Tuning Parameters - Polymarket Bot

The Polymarket Bot’s prediction quality and risk-adjusted returns are highly sensitive to a handful of critical parameters. This guide walks through the tuning process, explains parameter interactions, and provides practical recommendations based on market behavior.

Tuning Philosophy

Golden rule: Tune on backtests, validate on live data, never optimize on the same data twice.

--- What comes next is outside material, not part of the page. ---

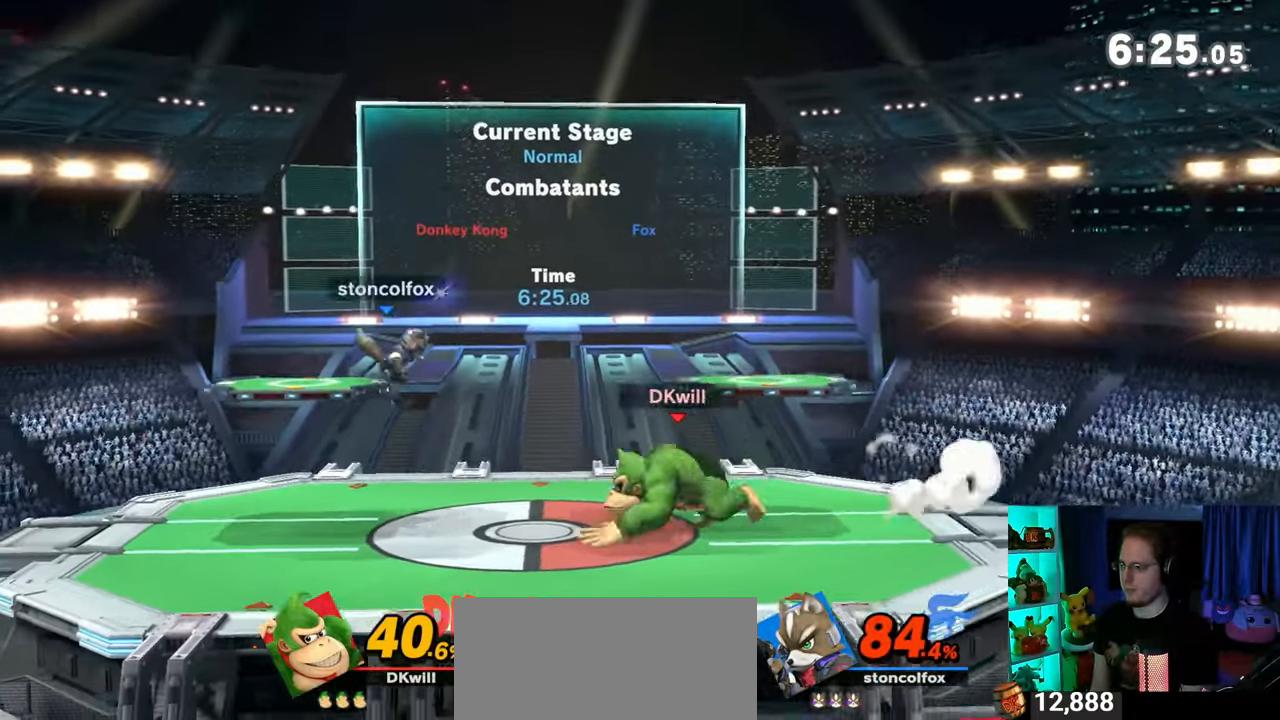
{"buttons": ["Y"], "left_stick": "center", "right_stick": "center", "events": [[17, "left_stick", "right"], [250, "Y", "down"], [500, "left_stick", "center"]]}
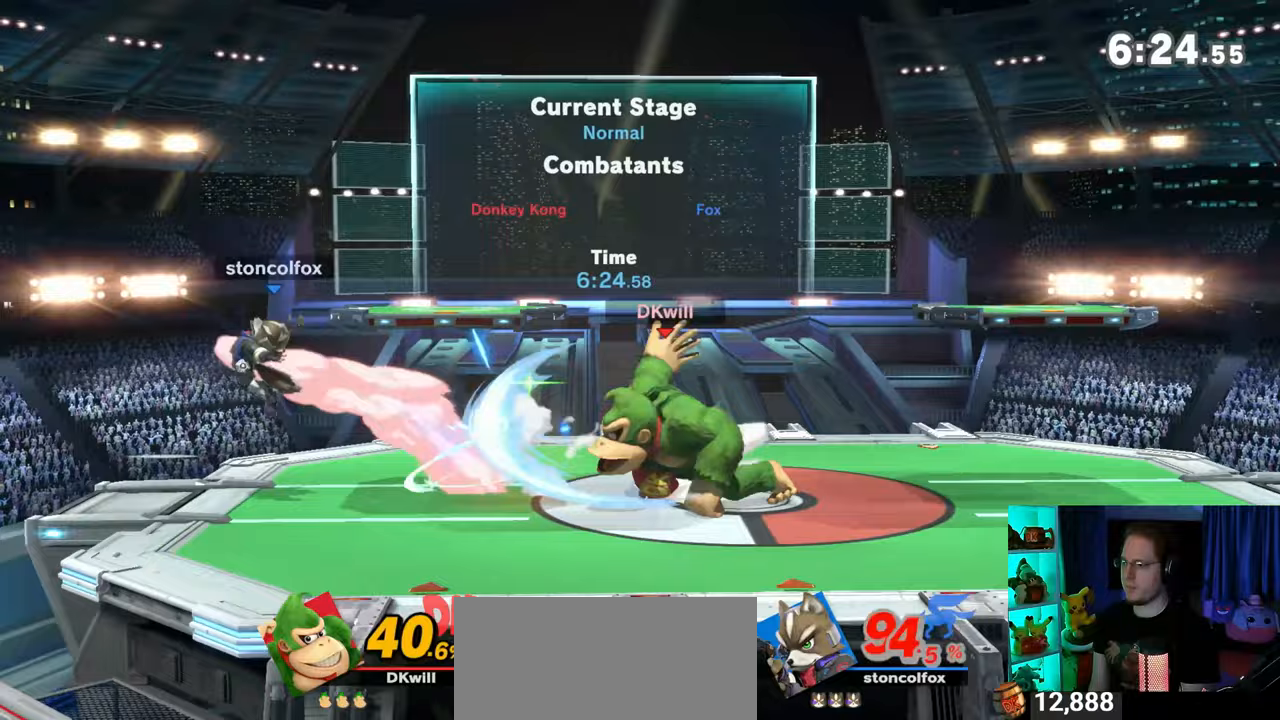
{"buttons": [], "left_stick": "left", "right_stick": "center", "events": [[33, "Y", "up"], [200, "left_stick", "left"]]}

The bot uses a multi-model system (Black-Scholes + momentum + reversion) combined in logit space. Each component has tunable parameters, and they interact in non-obvious ways:

EWMA lambda controls volatility estimation smoothness
Logit weights control how momentum and reversion adjust base probability
Abstention thresholds control when the model has enough edge to trade
Risk parameters control position sizing and drawdown protection

EWMA Lambda (Volatility Estimation)

What It Does

The EWMA lambda parameter (engine.ewma.lambda) controls the decay rate for exponentially weighted volatility estimation. Higher lambda = more weight on recent observations = smoother volatility that reacts slowly to shocks. Formula: variance = lambda * variance + (1 - lambda) * (r^2 / dt)

Default Value

"engine": {
  "ewma": {
    "lambda": 0.94
  }
}

Tuning Range

Lambda	Behavior	When to Use
0.90-0.92	Fast adaptation, noisy	High-frequency volatility regime (flash crashes, major news)
0.93-0.94	Balanced (default)	Normal market conditions
0.95-0.96	Slow adaptation, smooth	Low-frequency trends, stable markets

Tuning Process

Collect tick data over at least 100 intervals (8+ hours)
Compute realized volatility per interval
Run backtests with lambda in [0.90, 0.92, 0.94, 0.96]
Evaluate:
- Brier Score (calibration quality)
- Sharpe Ratio (risk-adjusted returns)
- Volatility outlier frequency (how often sigma exceeds sigmaMultiplier * meanSigma)

Example

# Backtest with lambda=0.92 (faster adaptation)
node src/backtest.js --lambda 0.92 --data data/ticks-2026-03-04.jsonl

# Compare Brier Score and Sharpe
node src/reporter/daily.js 2026-03-04

Start with 0.94. If you see frequent abstentions due to anomalous_regime during normal market conditions, increase lambda to 0.96. If the model misses rapid volatility shifts, decrease to 0.92.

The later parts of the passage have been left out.